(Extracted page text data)
-.-.-

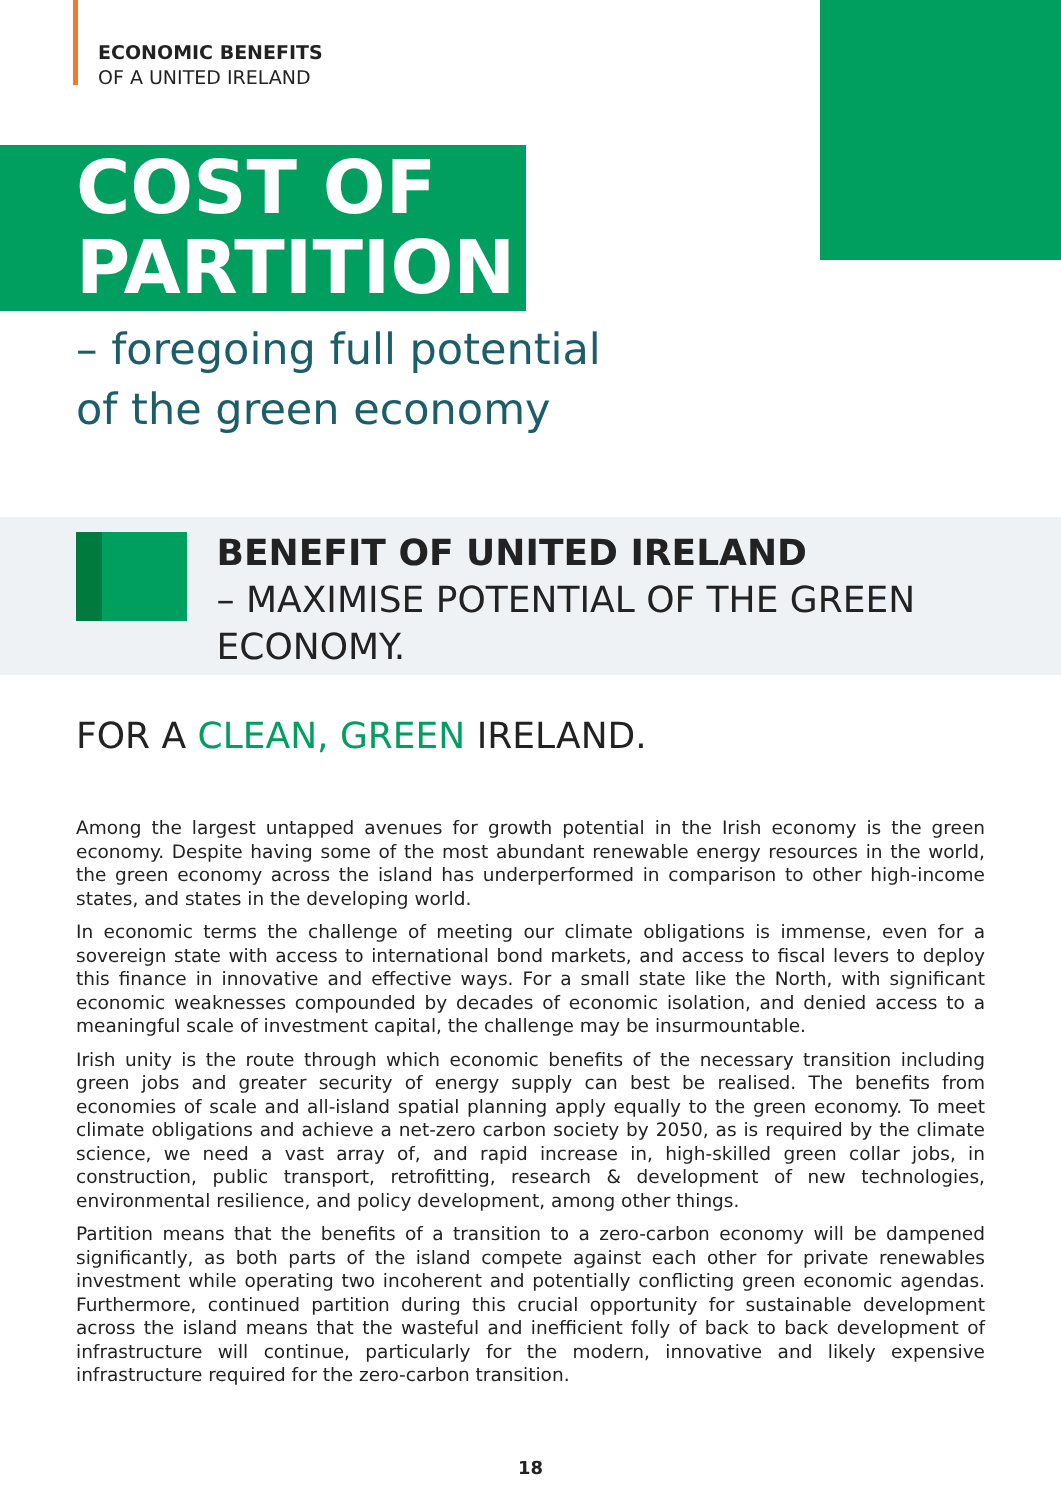ECONOMIC BENEFITS
OF A UNITED IRELAND
COST OF
PARTITION
– foregoing full potential
of the green economy
BENEFIT OF UNITED IRELAND
– MAXIMISE POTENTIAL OF THE GREEN ECONOMY.
FOR A CLEAN, GREEN IRELAND.
Among the largest untapped avenues for growth potential in the Irish economy is the green economy. Despite having some of the most abundant renewable energy resources in the world, the green economy across the island has underperformed in comparison to other high-income states, and states in the developing world.
In economic terms the challenge of meeting our climate obligations is immense, even for a sovereign state with access to international bond markets, and access to fiscal levers to deploy this finance in innovative and effective ways. For a small state like the North, with significant economic weaknesses compounded by decades of economic isolation, and denied access to a meaningful scale of investment capital, the challenge may be insurmountable.
Irish unity is the route through which economic benefits of the necessary transition including green jobs and greater security of energy supply can best be realised. The benefits from economies of scale and all-island spatial planning apply equally to the green economy. To meet climate obligations and achieve a net-zero carbon society by 2050, as is required by the climate science, we need a vast array of, and rapid increase in, high-skilled green collar jobs, in construction, public transport, retrofitting, research & development of new technologies, environmental resilience, and policy development, among other things.
Partition means that the benefits of a transition to a zero-carbon economy will be dampened significantly, as both parts of the island compete against each other for private renewables investment while operating two incoherent and potentially conflicting green economic agendas. Furthermore, continued partition during this crucial opportunity for sustainable development across the island means that the wasteful and inefficient folly of back to back development of infrastructure will continue, particularly for the modern, innovative and likely expensive infrastructure required for the zero-carbon transition.
18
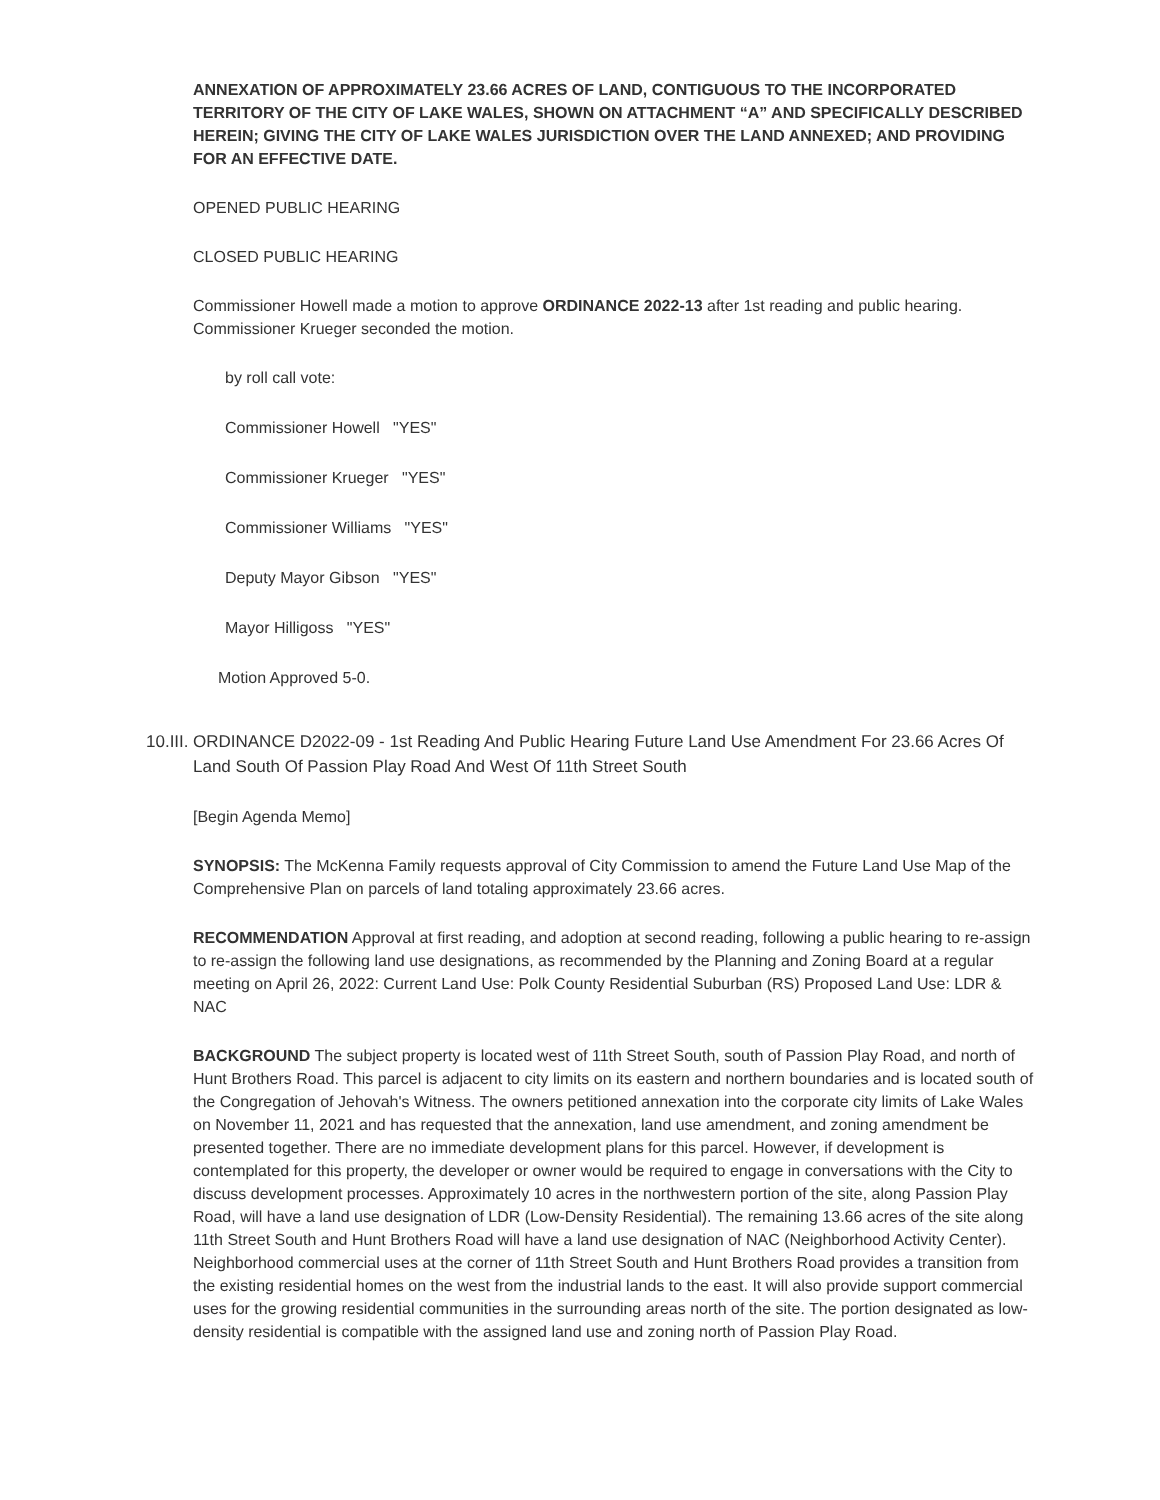ANNEXATION OF APPROXIMATELY 23.66 ACRES OF LAND, CONTIGUOUS TO THE INCORPORATED TERRITORY OF THE CITY OF LAKE WALES, SHOWN ON ATTACHMENT “A” AND SPECIFICALLY DESCRIBED HEREIN; GIVING THE CITY OF LAKE WALES JURISDICTION OVER THE LAND ANNEXED; AND PROVIDING FOR AN EFFECTIVE DATE.
OPENED PUBLIC HEARING
CLOSED PUBLIC HEARING
Commissioner Howell made a motion to approve ORDINANCE 2022-13 after 1st reading and public hearing. Commissioner Krueger seconded the motion.
by roll call vote:
Commissioner Howell "YES"
Commissioner Krueger "YES"
Commissioner Williams "YES"
Deputy Mayor Gibson "YES"
Mayor Hilligoss "YES"
Motion Approved 5-0.
10.III.
ORDINANCE D2022-09 - 1st Reading And Public Hearing Future Land Use Amendment For 23.66 Acres Of Land South Of Passion Play Road And West Of 11th Street South
[Begin Agenda Memo]
SYNOPSIS: The McKenna Family requests approval of City Commission to amend the Future Land Use Map of the Comprehensive Plan on parcels of land totaling approximately 23.66 acres.
RECOMMENDATION Approval at first reading, and adoption at second reading, following a public hearing to re-assign to re-assign the following land use designations, as recommended by the Planning and Zoning Board at a regular meeting on April 26, 2022: Current Land Use: Polk County Residential Suburban (RS) Proposed Land Use: LDR & NAC
BACKGROUND The subject property is located west of 11th Street South, south of Passion Play Road, and north of Hunt Brothers Road. This parcel is adjacent to city limits on its eastern and northern boundaries and is located south of the Congregation of Jehovah's Witness. The owners petitioned annexation into the corporate city limits of Lake Wales on November 11, 2021 and has requested that the annexation, land use amendment, and zoning amendment be presented together. There are no immediate development plans for this parcel. However, if development is contemplated for this property, the developer or owner would be required to engage in conversations with the City to discuss development processes. Approximately 10 acres in the northwestern portion of the site, along Passion Play Road, will have a land use designation of LDR (Low-Density Residential). The remaining 13.66 acres of the site along 11th Street South and Hunt Brothers Road will have a land use designation of NAC (Neighborhood Activity Center). Neighborhood commercial uses at the corner of 11th Street South and Hunt Brothers Road provides a transition from the existing residential homes on the west from the industrial lands to the east. It will also provide support commercial uses for the growing residential communities in the surrounding areas north of the site. The portion designated as low-density residential is compatible with the assigned land use and zoning north of Passion Play Road.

-.-.-

§ **TASK GOAL**
Return the preceding entries exactly, each word as given, but leave out any picture.

§ **OUTPUT**
ECONOMIC BENEFITS
OF A UNITED IRELAND
COST OF
PARTITION
– foregoing full potential
of the green economy
BENEFIT OF UNITED IRELAND
– MAXIMISE POTENTIAL OF THE GREEN ECONOMY.
FOR A CLEAN, GREEN IRELAND.
Among the largest untapped avenues for growth potential in the Irish economy is the green economy. Despite having some of the most abundant renewable energy resources in the world, the green economy across the island has underperformed in comparison to other high-income states, and states in the developing world.
In economic terms the challenge of meeting our climate obligations is immense, even for a sovereign state with access to international bond markets, and access to fiscal levers to deploy this finance in innovative and effective ways. For a small state like the North, with significant economic weaknesses compounded by decades of economic isolation, and denied access to a meaningful scale of investment capital, the challenge may be insurmountable.
Irish unity is the route through which economic benefits of the necessary transition including green jobs and greater security of energy supply can best be realised. The benefits from economies of scale and all-island spatial planning apply equally to the green economy. To meet climate obligations and achieve a net-zero carbon society by 2050, as is required by the climate science, we need a vast array of, and rapid increase in, high-skilled green collar jobs, in construction, public transport, retrofitting, research & development of new technologies, environmental resilience, and policy development, among other things.
Partition means that the benefits of a transition to a zero-carbon economy will be dampened significantly, as both parts of the island compete against each other for private renewables investment while operating two incoherent and potentially conflicting green economic agendas. Furthermore, continued partition during this crucial opportunity for sustainable development across the island means that the wasteful and inefficient folly of back to back development of infrastructure will continue, particularly for the modern, innovative and likely expensive infrastructure required for the zero-carbon transition.
18
ANNEXATION OF APPROXIMATELY 23.66 ACRES OF LAND, CONTIGUOUS TO THE INCORPORATED TERRITORY OF THE CITY OF LAKE WALES, SHOWN ON ATTACHMENT “A” AND SPECIFICALLY DESCRIBED HEREIN; GIVING THE CITY OF LAKE WALES JURISDICTION OVER THE LAND ANNEXED; AND PROVIDING FOR AN EFFECTIVE DATE.
OPENED PUBLIC HEARING
CLOSED PUBLIC HEARING
Commissioner Howell made a motion to approve ORDINANCE 2022-13 after 1st reading and public hearing. Commissioner Krueger seconded the motion.
by roll call vote:
Commissioner Howell "YES"
Commissioner Krueger "YES"
Commissioner Williams "YES"
Deputy Mayor Gibson "YES"
Mayor Hilligoss "YES"
Motion Approved 5-0.
10.III.
ORDINANCE D2022-09 - 1st Reading And Public Hearing Future Land Use Amendment For 23.66 Acres Of Land South Of Passion Play Road And West Of 11th Street South
[Begin Agenda Memo]
SYNOPSIS: The McKenna Family requests approval of City Commission to amend the Future Land Use Map of the Comprehensive Plan on parcels of land totaling approximately 23.66 acres.
RECOMMENDATION Approval at first reading, and adoption at second reading, following a public hearing to re-assign to re-assign the following land use designations, as recommended by the Planning and Zoning Board at a regular meeting on April 26, 2022: Current Land Use: Polk County Residential Suburban (RS) Proposed Land Use: LDR & NAC
BACKGROUND The subject property is located west of 11th Street South, south of Passion Play Road, and north of Hunt Brothers Road. This parcel is adjacent to city limits on its eastern and northern boundaries and is located south of the Congregation of Jehovah's Witness. The owners petitioned annexation into the corporate city limits of Lake Wales on November 11, 2021 and has requested that the annexation, land use amendment, and zoning amendment be presented together. There are no immediate development plans for this parcel. However, if development is contemplated for this property, the developer or owner would be required to engage in conversations with the City to discuss development processes. Approximately 10 acres in the northwestern portion of the site, along Passion Play Road, will have a land use designation of LDR (Low-Density Residential). The remaining 13.66 acres of the site along 11th Street South and Hunt Brothers Road will have a land use designation of NAC (Neighborhood Activity Center). Neighborhood commercial uses at the corner of 11th Street South and Hunt Brothers Road provides a transition from the existing residential homes on the west from the industrial lands to the east. It will also provide support commercial uses for the growing residential communities in the surrounding areas north of the site. The portion designated as low-density residential is compatible with the assigned land use and zoning north of Passion Play Road.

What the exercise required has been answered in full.